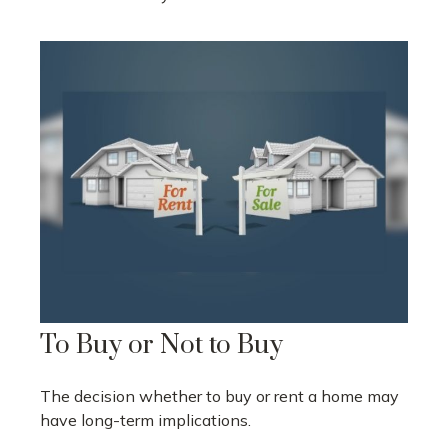
To Buy or Not to Buy
The decision whether to buy or rent a home may
have long-term implications.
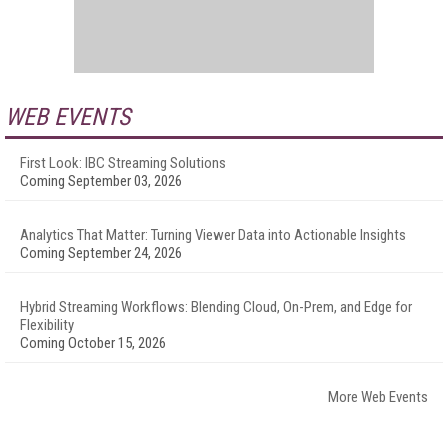
WEB EVENTS
First Look: IBC Streaming Solutions
Coming September 03, 2026
Analytics That Matter: Turning Viewer Data into Actionable Insights
Coming September 24, 2026
Hybrid Streaming Workflows: Blending Cloud, On-Prem, and Edge for
Flexibility
Coming October 15, 2026
More Web Events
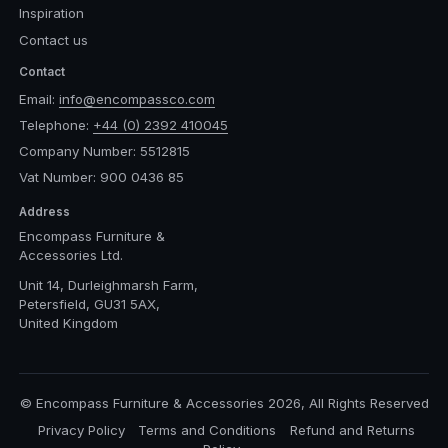
Inspiration
Contact us
Contact
Email:
info@encompassco.com
Telephone:
+44 (0) 2392 410045
Company Number: 5512815
Vat Number: 900 0436 85
Address
Encompass Furniture &
Accessories Ltd.
Unit 14, Durleighmarsh Farm,
Petersfield, GU31 5AX,
United Kingdom
© Encompass Furniture & Accessories 2026, All Rights Reserved
Privacy Policy
Terms and Conditions
Refund and Returns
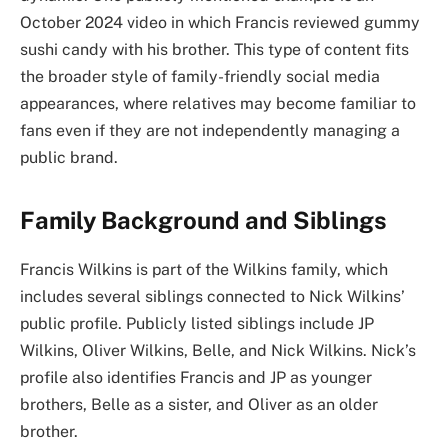
October 2024 video in which Francis reviewed gummy
sushi candy with his brother. This type of content fits
the broader style of family-friendly social media
appearances, where relatives may become familiar to
fans even if they are not independently managing a
public brand.
Family Background and Siblings
Francis Wilkins is part of the Wilkins family, which
includes several siblings connected to Nick Wilkins’
public profile. Publicly listed siblings include JP
Wilkins, Oliver Wilkins, Belle, and Nick Wilkins. Nick’s
profile also identifies Francis and JP as younger
brothers, Belle as a sister, and Oliver as an older
brother.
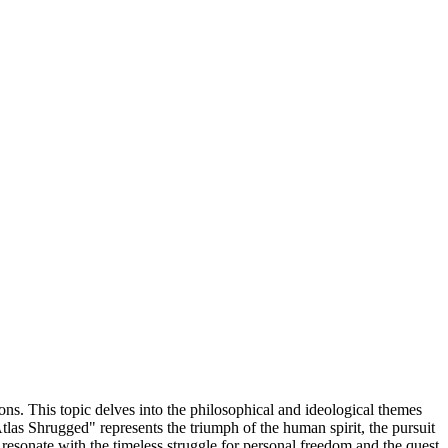
ons. This topic delves into the philosophical and ideological themes
Atlas Shrugged" represents the triumph of the human spirit, the pursuit
 resonate with the timeless struggle for personal freedom and the quest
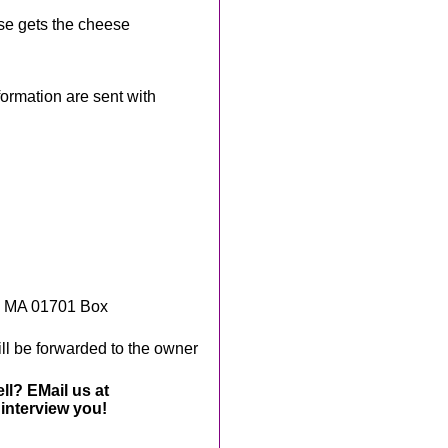
se gets the cheese
rmation are sent with
, MA 01701 Box
ll be forwarded to the owner
ll? EMail us at
interview you!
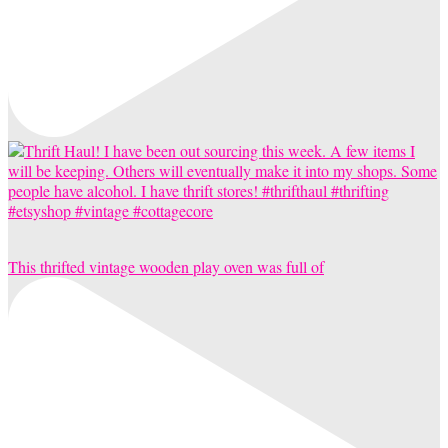
This thrifted vintage wooden play oven was full of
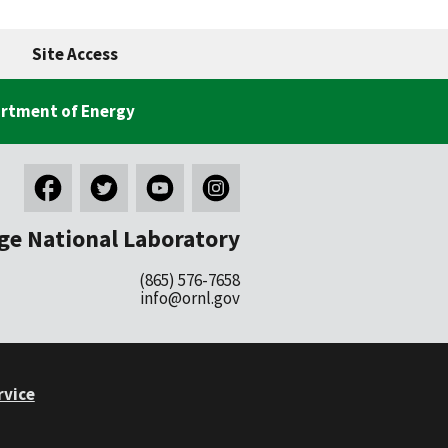
Site Access
rtment of Energy
ge National Laboratory
(865) 576-7658
info@ornl.gov
rvice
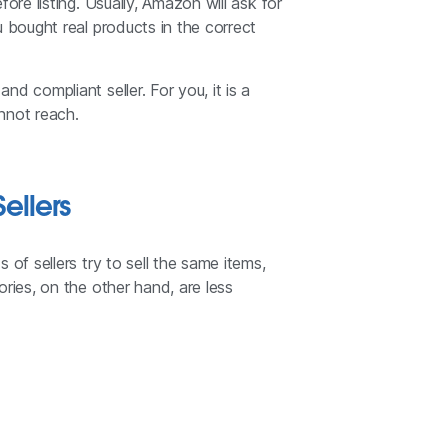
ore listing. Usually, Amazon will ask for
u bought real products in the correct
d compliant seller. For you, it is a
nnot reach.
ellers
of sellers try to sell the same items,
ries, on the other hand, are less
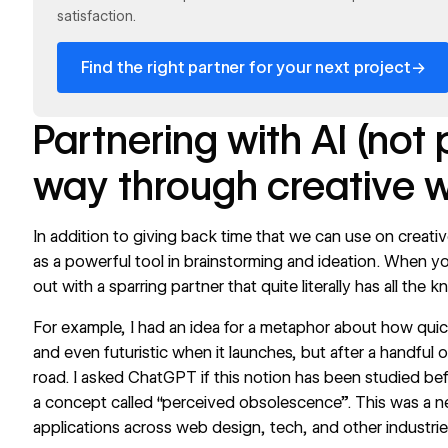
satisfaction.
→
Find the right partner for your next project
Partnering with AI (not
way through creative 
In addition to giving back time that we can use on creativ
as a powerful tool in brainstorming and ideation. When yo
out with a sparring partner that quite literally has all the
For example, I had an idea for a metaphor about how qui
and even futuristic when it launches, but after a handful of
road. I asked ChatGPT if this notion has been studied befo
a concept called “perceived obsolescence”. This was a ne
applications across web design, tech, and other industr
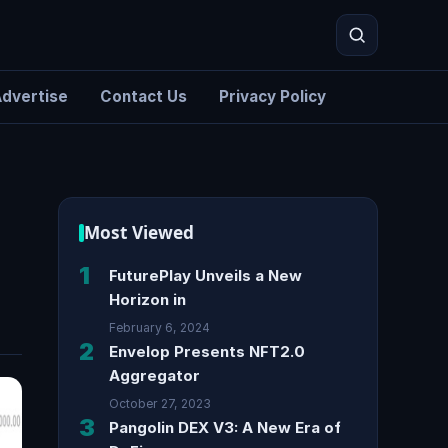
dvertise
Contact Us
Privacy Policy
Search
Most Viewed
1
FuturePlay Unveils a New
Horizon in
February 6, 2024
2
Envelop Presents NFT2.0
Aggregator
October 27, 2023
3
Pangolin DEX V3: A New Era of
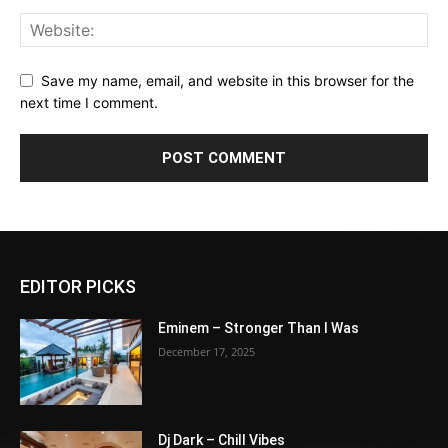
Save my name, email, and website in this browser for the
next time I comment.
EDITOR PICKS
Eminem – Stronger Than I Was
December 17, 2025
Dj Dark – Chill Vibes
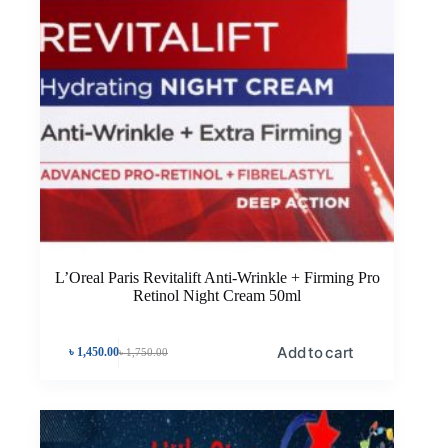
L’Oreal Paris Revitalift Anti-Wrinkle + Firming Pro
Retinol Night Cream 50ml
Add to cart
৳
1,450.00
৳
1,750.00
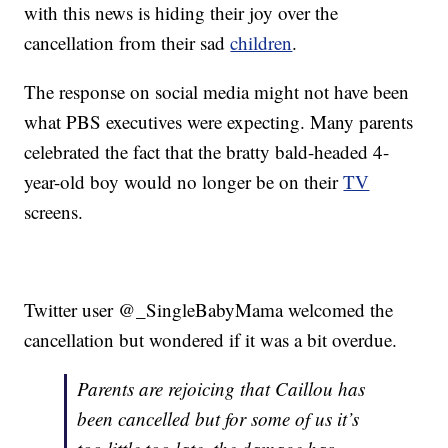
with this news is hiding their joy over the
cancellation from their sad
children
.
The response on social media might not have been
what PBS executives were expecting. Many parents
celebrated the fact that the bratty bald-headed 4-
year-old boy would no longer be on their
TV
screens.
Twitter user @_SingleBabyMama welcomed the
cancellation but wondered if it was a bit overdue.
Parents are rejoicing that Caillou has
been cancelled but for some of us it’s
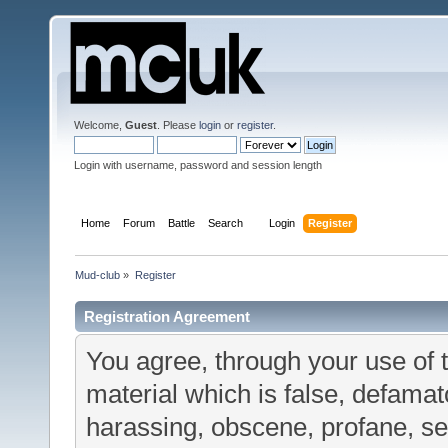
Welcome,
Guest
. Please
login
or
register
.
Login with username, password and session length
Home
Forum
Battle
Search
Login
Register
Mud-club
»
Register
Registration Agreement
You agree, through your use of t
material which is false, defamato
harassing, obscene, profane, sex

» Assignment
Quote the text read from every one of the rows above, line for line, and leave the pictures out of your answer.

» Completed task
To Buy or Not to Buy
The decision whether to buy or rent a home may
have long-term implications.
WEB EVENTS
First Look: IBC Streaming Solutions
Coming September 03, 2026
Analytics That Matter: Turning Viewer Data into Actionable Insights
Coming September 24, 2026
Hybrid Streaming Workflows: Blending Cloud, On-Prem, and Edge for
Flexibility
Coming October 15, 2026
More Web Events
Inspiration
Contact us
Contact
Email:
info@encompassco.com
Telephone:
+44 (0) 2392 410045
Company Number: 5512815
Vat Number: 900 0436 85
Address
Encompass Furniture &
Accessories Ltd.
Unit 14, Durleighmarsh Farm,
Petersfield, GU31 5AX,
United Kingdom
© Encompass Furniture & Accessories 2026, All Rights Reserved
Privacy Policy
Terms and Conditions
Refund and Returns
October 2024 video in which Francis reviewed gummy
sushi candy with his brother. This type of content fits
the broader style of family-friendly social media
appearances, where relatives may become familiar to
fans even if they are not independently managing a
public brand.
Family Background and Siblings
Francis Wilkins is part of the Wilkins family, which
includes several siblings connected to Nick Wilkins’
public profile. Publicly listed siblings include JP
Wilkins, Oliver Wilkins, Belle, and Nick Wilkins. Nick’s
profile also identifies Francis and JP as younger
brothers, Belle as a sister, and Oliver as an older
brother.
ons. This topic delves into the philosophical and ideological themes
Atlas Shrugged" represents the triumph of the human spirit, the pursuit
 resonate with the timeless struggle for personal freedom and the quest
se gets the cheese
rmation are sent with
, MA 01701 Box
ll be forwarded to the owner
ll? EMail us at
interview you!
This thrifted vintage wooden play oven was full of
Site Access
rtment of Energy
ge National Laboratory
(865) 576-7658
info@ornl.gov
rvice
ore listing. Usually, Amazon will ask for
u bought real products in the correct
d compliant seller. For you, it is a
nnot reach.
ellers
of sellers try to sell the same items,
ries, on the other hand, are less
satisfaction.
→
Find the right partner for your next project
Partnering with AI (not
way through creative 
In addition to giving back time that we can use on creativ
as a powerful tool in brainstorming and ideation. When yo
out with a sparring partner that quite literally has all the
For example, I had an idea for a metaphor about how qui
and even futuristic when it launches, but after a handful of
road. I asked ChatGPT if this notion has been studied befo
a concept called “perceived obsolescence”. This was a ne
applications across web design, tech, and other industr
dvertise
Contact Us
Privacy Policy
Search
Most Viewed
1
FuturePlay Unveils a New
Horizon in
February 6, 2024
2
Envelop Presents NFT2.0
Aggregator
October 27, 2023
3
Pangolin DEX V3: A New Era of
Save my name, email, and website in this browser for the
next time I comment.
EDITOR PICKS
Eminem – Stronger Than I Was
December 17, 2025
Dj Dark – Chill Vibes
L’Oreal Paris Revitalift Anti-Wrinkle + Firming Pro
Retinol Night Cream 50ml
Add to cart
৳
1,450.00
৳
1,750.00
with this news is hiding their joy over the
cancellation from their sad
children
.
The response on social media might not have been
what PBS executives were expecting. Many parents
celebrated the fact that the bratty bald-headed 4-
year-old boy would no longer be on their
TV
screens.
Twitter user @_SingleBabyMama welcomed the
cancellation but wondered if it was a bit overdue.
Parents are rejoicing that Caillou has
been cancelled but for some of us it’s
Welcome,
Guest
. Please
login
or
register
.
Login with username, password and session length
Home
Forum
Battle
Search
Login
Register
Mud-club
»
Register
Registration Agreement
You agree, through your use of t
material which is false, defamato
harassing, obscene, profane, sex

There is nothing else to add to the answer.